_Dataset entries_.
■ ■ ■ ■
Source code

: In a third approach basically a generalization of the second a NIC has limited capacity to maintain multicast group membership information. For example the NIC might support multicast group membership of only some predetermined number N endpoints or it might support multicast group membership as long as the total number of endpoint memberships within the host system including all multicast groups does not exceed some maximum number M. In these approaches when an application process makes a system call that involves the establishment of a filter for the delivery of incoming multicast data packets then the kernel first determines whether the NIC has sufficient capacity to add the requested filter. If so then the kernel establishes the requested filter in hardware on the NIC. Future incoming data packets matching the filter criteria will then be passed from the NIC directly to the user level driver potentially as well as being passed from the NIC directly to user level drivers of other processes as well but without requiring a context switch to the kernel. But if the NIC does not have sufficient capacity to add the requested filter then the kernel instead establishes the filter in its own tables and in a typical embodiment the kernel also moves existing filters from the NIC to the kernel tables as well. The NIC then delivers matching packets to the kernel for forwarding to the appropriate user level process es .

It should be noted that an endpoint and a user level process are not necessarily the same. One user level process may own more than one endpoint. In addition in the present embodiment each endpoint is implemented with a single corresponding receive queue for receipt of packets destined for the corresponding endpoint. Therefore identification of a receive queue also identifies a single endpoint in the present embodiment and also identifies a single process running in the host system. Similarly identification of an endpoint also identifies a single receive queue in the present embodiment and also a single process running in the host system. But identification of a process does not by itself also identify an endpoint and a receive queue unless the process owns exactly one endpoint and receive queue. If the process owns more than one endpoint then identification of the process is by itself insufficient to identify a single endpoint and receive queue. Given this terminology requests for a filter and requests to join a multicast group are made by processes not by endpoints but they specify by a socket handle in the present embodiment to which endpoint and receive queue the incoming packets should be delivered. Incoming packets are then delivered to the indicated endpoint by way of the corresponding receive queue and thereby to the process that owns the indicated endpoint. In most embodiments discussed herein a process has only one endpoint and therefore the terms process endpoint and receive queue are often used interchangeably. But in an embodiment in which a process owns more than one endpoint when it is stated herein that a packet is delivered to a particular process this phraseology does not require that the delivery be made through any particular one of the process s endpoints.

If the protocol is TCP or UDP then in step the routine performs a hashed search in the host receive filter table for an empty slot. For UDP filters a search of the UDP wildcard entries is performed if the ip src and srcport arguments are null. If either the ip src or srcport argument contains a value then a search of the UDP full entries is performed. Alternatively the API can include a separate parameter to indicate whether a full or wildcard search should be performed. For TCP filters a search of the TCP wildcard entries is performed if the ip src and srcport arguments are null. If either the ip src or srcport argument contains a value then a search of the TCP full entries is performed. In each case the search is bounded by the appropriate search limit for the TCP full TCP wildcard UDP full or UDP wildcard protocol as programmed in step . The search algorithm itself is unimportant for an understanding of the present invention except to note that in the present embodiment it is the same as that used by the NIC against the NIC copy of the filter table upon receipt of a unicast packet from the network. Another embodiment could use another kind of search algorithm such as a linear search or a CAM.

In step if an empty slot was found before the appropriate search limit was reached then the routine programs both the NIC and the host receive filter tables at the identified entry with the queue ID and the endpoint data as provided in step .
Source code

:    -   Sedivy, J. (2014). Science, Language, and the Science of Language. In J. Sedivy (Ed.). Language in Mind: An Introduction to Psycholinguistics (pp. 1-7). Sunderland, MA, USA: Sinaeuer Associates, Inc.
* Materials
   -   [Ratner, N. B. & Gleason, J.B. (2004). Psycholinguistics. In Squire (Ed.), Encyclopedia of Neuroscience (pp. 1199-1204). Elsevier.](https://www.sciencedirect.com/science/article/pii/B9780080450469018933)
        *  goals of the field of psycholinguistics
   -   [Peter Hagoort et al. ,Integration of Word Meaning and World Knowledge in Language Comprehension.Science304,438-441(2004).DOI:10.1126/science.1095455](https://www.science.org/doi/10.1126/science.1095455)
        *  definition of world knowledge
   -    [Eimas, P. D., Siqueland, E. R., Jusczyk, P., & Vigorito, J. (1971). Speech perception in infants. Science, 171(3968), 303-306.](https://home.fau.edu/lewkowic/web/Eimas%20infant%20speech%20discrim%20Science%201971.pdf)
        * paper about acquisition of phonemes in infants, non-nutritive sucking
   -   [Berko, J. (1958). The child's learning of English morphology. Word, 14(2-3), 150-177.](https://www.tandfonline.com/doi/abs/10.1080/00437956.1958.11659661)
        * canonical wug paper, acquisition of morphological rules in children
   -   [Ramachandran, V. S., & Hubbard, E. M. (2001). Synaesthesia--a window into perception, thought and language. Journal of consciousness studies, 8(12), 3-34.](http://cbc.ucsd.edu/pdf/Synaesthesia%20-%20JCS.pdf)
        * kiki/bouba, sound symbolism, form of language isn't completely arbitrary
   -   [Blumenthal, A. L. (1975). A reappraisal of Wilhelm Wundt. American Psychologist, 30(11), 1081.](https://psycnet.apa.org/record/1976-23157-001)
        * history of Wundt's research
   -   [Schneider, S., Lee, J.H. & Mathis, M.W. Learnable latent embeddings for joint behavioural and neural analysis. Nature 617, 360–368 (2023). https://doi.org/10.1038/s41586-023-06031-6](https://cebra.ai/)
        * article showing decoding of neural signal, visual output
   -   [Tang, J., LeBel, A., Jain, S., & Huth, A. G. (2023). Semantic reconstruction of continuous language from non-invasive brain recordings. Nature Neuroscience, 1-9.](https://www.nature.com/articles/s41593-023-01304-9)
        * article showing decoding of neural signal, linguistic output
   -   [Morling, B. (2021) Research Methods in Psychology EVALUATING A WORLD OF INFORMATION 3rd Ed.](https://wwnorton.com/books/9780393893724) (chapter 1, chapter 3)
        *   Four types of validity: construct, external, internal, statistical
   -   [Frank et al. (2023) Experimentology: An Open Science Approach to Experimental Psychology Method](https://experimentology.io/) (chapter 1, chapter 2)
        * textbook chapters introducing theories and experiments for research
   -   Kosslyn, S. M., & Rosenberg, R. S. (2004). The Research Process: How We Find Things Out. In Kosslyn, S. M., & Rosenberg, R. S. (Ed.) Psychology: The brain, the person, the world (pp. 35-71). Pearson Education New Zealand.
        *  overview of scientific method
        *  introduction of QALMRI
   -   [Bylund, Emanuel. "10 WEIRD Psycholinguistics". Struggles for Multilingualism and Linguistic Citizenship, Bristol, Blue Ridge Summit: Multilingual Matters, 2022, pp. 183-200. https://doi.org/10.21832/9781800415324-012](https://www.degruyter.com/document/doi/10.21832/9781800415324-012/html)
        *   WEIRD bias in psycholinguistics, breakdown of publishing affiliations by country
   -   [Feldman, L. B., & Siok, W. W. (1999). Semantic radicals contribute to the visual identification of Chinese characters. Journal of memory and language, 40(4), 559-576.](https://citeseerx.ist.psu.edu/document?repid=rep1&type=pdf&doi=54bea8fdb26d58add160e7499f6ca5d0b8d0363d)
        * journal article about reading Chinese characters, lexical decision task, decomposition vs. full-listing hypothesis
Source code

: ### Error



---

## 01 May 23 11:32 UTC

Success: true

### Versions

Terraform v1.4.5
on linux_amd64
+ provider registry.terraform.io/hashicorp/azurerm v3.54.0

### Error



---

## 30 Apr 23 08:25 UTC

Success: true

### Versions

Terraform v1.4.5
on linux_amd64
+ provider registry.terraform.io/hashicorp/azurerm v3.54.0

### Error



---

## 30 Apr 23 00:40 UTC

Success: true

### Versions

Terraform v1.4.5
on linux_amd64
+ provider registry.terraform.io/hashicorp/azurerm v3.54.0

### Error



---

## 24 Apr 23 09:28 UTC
■ ■ ■ ■
_Job item_.
Repeat each of the entries above precisely as given.

_Worked solution_.
Source code

: In a third approach basically a generalization of the second a NIC has limited capacity to maintain multicast group membership information. For example the NIC might support multicast group membership of only some predetermined number N endpoints or it might support multicast group membership as long as the total number of endpoint memberships within the host system including all multicast groups does not exceed some maximum number M. In these approaches when an application process makes a system call that involves the establishment of a filter for the delivery of incoming multicast data packets then the kernel first determines whether the NIC has sufficient capacity to add the requested filter. If so then the kernel establishes the requested filter in hardware on the NIC. Future incoming data packets matching the filter criteria will then be passed from the NIC directly to the user level driver potentially as well as being passed from the NIC directly to user level drivers of other processes as well but without requiring a context switch to the kernel. But if the NIC does not have sufficient capacity to add the requested filter then the kernel instead establishes the filter in its own tables and in a typical embodiment the kernel also moves existing filters from the NIC to the kernel tables as well. The NIC then delivers matching packets to the kernel for forwarding to the appropriate user level process es .

It should be noted that an endpoint and a user level process are not necessarily the same. One user level process may own more than one endpoint. In addition in the present embodiment each endpoint is implemented with a single corresponding receive queue for receipt of packets destined for the corresponding endpoint. Therefore identification of a receive queue also identifies a single endpoint in the present embodiment and also identifies a single process running in the host system. Similarly identification of an endpoint also identifies a single receive queue in the present embodiment and also a single process running in the host system. But identification of a process does not by itself also identify an endpoint and a receive queue unless the process owns exactly one endpoint and receive queue. If the process owns more than one endpoint then identification of the process is by itself insufficient to identify a single endpoint and receive queue. Given this terminology requests for a filter and requests to join a multicast group are made by processes not by endpoints but they specify by a socket handle in the present embodiment to which endpoint and receive queue the incoming packets should be delivered. Incoming packets are then delivered to the indicated endpoint by way of the corresponding receive queue and thereby to the process that owns the indicated endpoint. In most embodiments discussed herein a process has only one endpoint and therefore the terms process endpoint and receive queue are often used interchangeably. But in an embodiment in which a process owns more than one endpoint when it is stated herein that a packet is delivered to a particular process this phraseology does not require that the delivery be made through any particular one of the process s endpoints.

If the protocol is TCP or UDP then in step the routine performs a hashed search in the host receive filter table for an empty slot. For UDP filters a search of the UDP wildcard entries is performed if the ip src and srcport arguments are null. If either the ip src or srcport argument contains a value then a search of the UDP full entries is performed. Alternatively the API can include a separate parameter to indicate whether a full or wildcard search should be performed. For TCP filters a search of the TCP wildcard entries is performed if the ip src and srcport arguments are null. If either the ip src or srcport argument contains a value then a search of the TCP full entries is performed. In each case the search is bounded by the appropriate search limit for the TCP full TCP wildcard UDP full or UDP wildcard protocol as programmed in step . The search algorithm itself is unimportant for an understanding of the present invention except to note that in the present embodiment it is the same as that used by the NIC against the NIC copy of the filter table upon receipt of a unicast packet from the network. Another embodiment could use another kind of search algorithm such as a linear search or a CAM.

In step if an empty slot was found before the appropriate search limit was reached then the routine programs both the NIC and the host receive filter tables at the identified entry with the queue ID and the endpoint data as provided in step .
Source code

:    -   Sedivy, J. (2014). Science, Language, and the Science of Language. In J. Sedivy (Ed.). Language in Mind: An Introduction to Psycholinguistics (pp. 1-7). Sunderland, MA, USA: Sinaeuer Associates, Inc.
* Materials
   -   [Ratner, N. B. & Gleason, J.B. (2004). Psycholinguistics. In Squire (Ed.), Encyclopedia of Neuroscience (pp. 1199-1204). Elsevier.](https://www.sciencedirect.com/science/article/pii/B9780080450469018933)
        *  goals of the field of psycholinguistics
   -   [Peter Hagoort et al. ,Integration of Word Meaning and World Knowledge in Language Comprehension.Science304,438-441(2004).DOI:10.1126/science.1095455](https://www.science.org/doi/10.1126/science.1095455)
        *  definition of world knowledge
   -    [Eimas, P. D., Siqueland, E. R., Jusczyk, P., & Vigorito, J. (1971). Speech perception in infants. Science, 171(3968), 303-306.](https://home.fau.edu/lewkowic/web/Eimas%20infant%20speech%20discrim%20Science%201971.pdf)
        * paper about acquisition of phonemes in infants, non-nutritive sucking
   -   [Berko, J. (1958). The child's learning of English morphology. Word, 14(2-3), 150-177.](https://www.tandfonline.com/doi/abs/10.1080/00437956.1958.11659661)
        * canonical wug paper, acquisition of morphological rules in children
   -   [Ramachandran, V. S., & Hubbard, E. M. (2001). Synaesthesia--a window into perception, thought and language. Journal of consciousness studies, 8(12), 3-34.](http://cbc.ucsd.edu/pdf/Synaesthesia%20-%20JCS.pdf)
        * kiki/bouba, sound symbolism, form of language isn't completely arbitrary
   -   [Blumenthal, A. L. (1975). A reappraisal of Wilhelm Wundt. American Psychologist, 30(11), 1081.](https://psycnet.apa.org/record/1976-23157-001)
        * history of Wundt's research
   -   [Schneider, S., Lee, J.H. & Mathis, M.W. Learnable latent embeddings for joint behavioural and neural analysis. Nature 617, 360–368 (2023). https://doi.org/10.1038/s41586-023-06031-6](https://cebra.ai/)
        * article showing decoding of neural signal, visual output
   -   [Tang, J., LeBel, A., Jain, S., & Huth, A. G. (2023). Semantic reconstruction of continuous language from non-invasive brain recordings. Nature Neuroscience, 1-9.](https://www.nature.com/articles/s41593-023-01304-9)
        * article showing decoding of neural signal, linguistic output
   -   [Morling, B. (2021) Research Methods in Psychology EVALUATING A WORLD OF INFORMATION 3rd Ed.](https://wwnorton.com/books/9780393893724) (chapter 1, chapter 3)
        *   Four types of validity: construct, external, internal, statistical
   -   [Frank et al. (2023) Experimentology: An Open Science Approach to Experimental Psychology Method](https://experimentology.io/) (chapter 1, chapter 2)
        * textbook chapters introducing theories and experiments for research
   -   Kosslyn, S. M., & Rosenberg, R. S. (2004). The Research Process: How We Find Things Out. In Kosslyn, S. M., & Rosenberg, R. S. (Ed.) Psychology: The brain, the person, the world (pp. 35-71). Pearson Education New Zealand.
        *  overview of scientific method
        *  introduction of QALMRI
   -   [Bylund, Emanuel. "10 WEIRD Psycholinguistics". Struggles for Multilingualism and Linguistic Citizenship, Bristol, Blue Ridge Summit: Multilingual Matters, 2022, pp. 183-200. https://doi.org/10.21832/9781800415324-012](https://www.degruyter.com/document/doi/10.21832/9781800415324-012/html)
        *   WEIRD bias in psycholinguistics, breakdown of publishing affiliations by country
   -   [Feldman, L. B., & Siok, W. W. (1999). Semantic radicals contribute to the visual identification of Chinese characters. Journal of memory and language, 40(4), 559-576.](https://citeseerx.ist.psu.edu/document?repid=rep1&type=pdf&doi=54bea8fdb26d58add160e7499f6ca5d0b8d0363d)
        * journal article about reading Chinese characters, lexical decision task, decomposition vs. full-listing hypothesis
Source code

: ### Error



---

## 01 May 23 11:32 UTC

Success: true

### Versions

Terraform v1.4.5
on linux_amd64
+ provider registry.terraform.io/hashicorp/azurerm v3.54.0

### Error



---

## 30 Apr 23 08:25 UTC

Success: true

### Versions

Terraform v1.4.5
on linux_amd64
+ provider registry.terraform.io/hashicorp/azurerm v3.54.0

### Error



---

## 30 Apr 23 00:40 UTC

Success: true

### Versions

Terraform v1.4.5
on linux_amd64
+ provider registry.terraform.io/hashicorp/azurerm v3.54.0

### Error



---

## 24 Apr 23 09:28 UTC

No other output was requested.